§ Brief
Would you output the following records verbatim and skip the images in them?

#### Data for this task

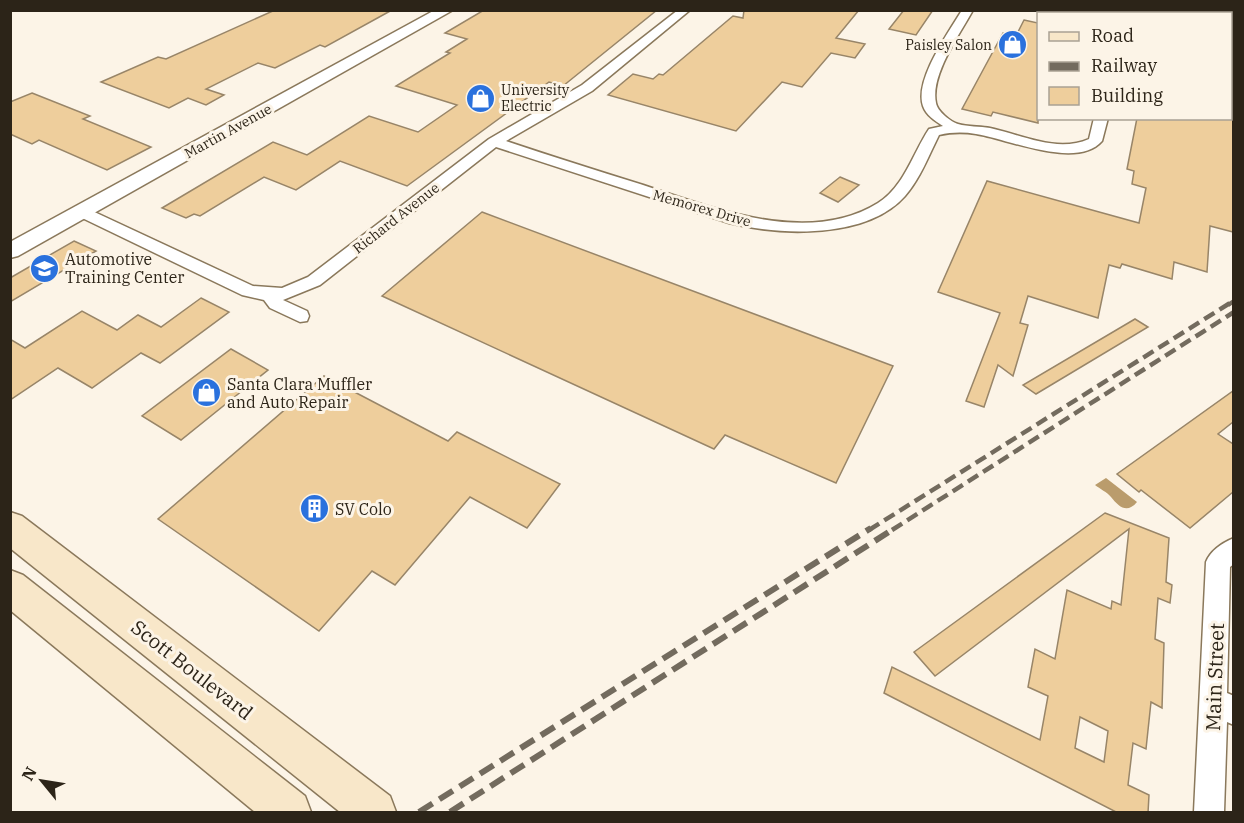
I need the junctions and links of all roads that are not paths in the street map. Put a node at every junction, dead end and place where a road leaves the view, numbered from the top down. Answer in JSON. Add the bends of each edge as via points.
{"nodes":[{"id":1,"x":446,"y":10,"type":"edge"},
{"id":2,"x":685,"y":10,"type":"edge"},
{"id":3,"x":968,"y":10,"type":"edge"},
{"id":4,"x":1228,"y":10,"type":"edge"},
{"id":5,"x":1233,"y":11,"type":"edge"},
{"id":6,"x":1100,"y":120,"type":"edge"},
{"id":7,"x":952,"y":126,"type":"junction"},
{"id":8,"x":494,"y":142,"type":"junction"},
{"id":9,"x":82,"y":212,"type":"junction"},
{"id":10,"x":10,"y":251,"type":"edge"},
{"id":11,"x":271,"y":297,"type":"junction"},
{"id":12,"x":300,"y":316,"type":"dead end"},
{"id":13,"x":10,"y":527,"type":"edge"},
{"id":14,"x":1233,"y":549,"type":"edge"},
{"id":15,"x":10,"y":587,"type":"edge"},
{"id":16,"x":1224,"y":707,"type":"edge"},
{"id":17,"x":273,"y":800,"type":"edge"},
{"id":18,"x":374,"y":813,"type":"edge"},
{"id":19,"x":1209,"y":813,"type":"edge"}],
"edges":[{"from":1,"to":9,"type":"street","name":"Martin Avenue"},
{"from":2,"to":8,"type":"street","name":"Richard Avenue","via":[[587,88]]},
{"from":3,"to":7,"type":"street","via":[[938,61],[929,93],[929,105]]},
{"from":4,"to":5,"type":"street"},
{"from":6,"to":7,"type":"street","via":[[1095,141],[1080,150]]},
{"from":7,"to":8,"type":"street","name":"Memorex Drive","via":[[934,132],[900,192],[886,204],[858,217],[803,226],[735,220]]},
{"from":8,"to":11,"type":"street","name":"Richard Avenue","via":[[314,281]]},
{"from":9,"to":10,"type":"street","name":"Martin Avenue"},
{"from":9,"to":11,"type":"street","via":[[248,291]]},
{"from":11,"to":12,"type":"street","via":[[276,304]]},
{"from":13,"to":18,"type":"main road","name":"Scott Boulevard"},
{"from":14,"to":16,"type":"street","name":"Main Street","via":[[1218,562]]},
{"from":15,"to":17,"type":"main road"},
{"from":16,"to":19,"type":"street","name":"Main Street"}]}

########

§ Written solution
I need the junctions and links of all roads that are not paths in the street map. Put a node at every junction, dead end and place where a road leaves the view, numbered from the top down. Answer in JSON. Add the bends of each edge as via points.
{"nodes":[{"id":1,"x":446,"y":10,"type":"edge"},
{"id":2,"x":685,"y":10,"type":"edge"},
{"id":3,"x":968,"y":10,"type":"edge"},
{"id":4,"x":1228,"y":10,"type":"edge"},
{"id":5,"x":1233,"y":11,"type":"edge"},
{"id":6,"x":1100,"y":120,"type":"edge"},
{"id":7,"x":952,"y":126,"type":"junction"},
{"id":8,"x":494,"y":142,"type":"junction"},
{"id":9,"x":82,"y":212,"type":"junction"},
{"id":10,"x":10,"y":251,"type":"edge"},
{"id":11,"x":271,"y":297,"type":"junction"},
{"id":12,"x":300,"y":316,"type":"dead end"},
{"id":13,"x":10,"y":527,"type":"edge"},
{"id":14,"x":1233,"y":549,"type":"edge"},
{"id":15,"x":10,"y":587,"type":"edge"},
{"id":16,"x":1224,"y":707,"type":"edge"},
{"id":17,"x":273,"y":800,"type":"edge"},
{"id":18,"x":374,"y":813,"type":"edge"},
{"id":19,"x":1209,"y":813,"type":"edge"}],
"edges":[{"from":1,"to":9,"type":"street","name":"Martin Avenue"},
{"from":2,"to":8,"type":"street","name":"Richard Avenue","via":[[587,88]]},
{"from":3,"to":7,"type":"street","via":[[938,61],[929,93],[929,105]]},
{"from":4,"to":5,"type":"street"},
{"from":6,"to":7,"type":"street","via":[[1095,141],[1080,150]]},
{"from":7,"to":8,"type":"street","name":"Memorex Drive","via":[[934,132],[900,192],[886,204],[858,217],[803,226],[735,220]]},
{"from":8,"to":11,"type":"street","name":"Richard Avenue","via":[[314,281]]},
{"from":9,"to":10,"type":"street","name":"Martin Avenue"},
{"from":9,"to":11,"type":"street","via":[[248,291]]},
{"from":11,"to":12,"type":"street","via":[[276,304]]},
{"from":13,"to":18,"type":"main road","name":"Scott Boulevard"},
{"from":14,"to":16,"type":"street","name":"Main Street","via":[[1218,562]]},
{"from":15,"to":17,"type":"main road"},
{"from":16,"to":19,"type":"street","name":"Main Street"}]}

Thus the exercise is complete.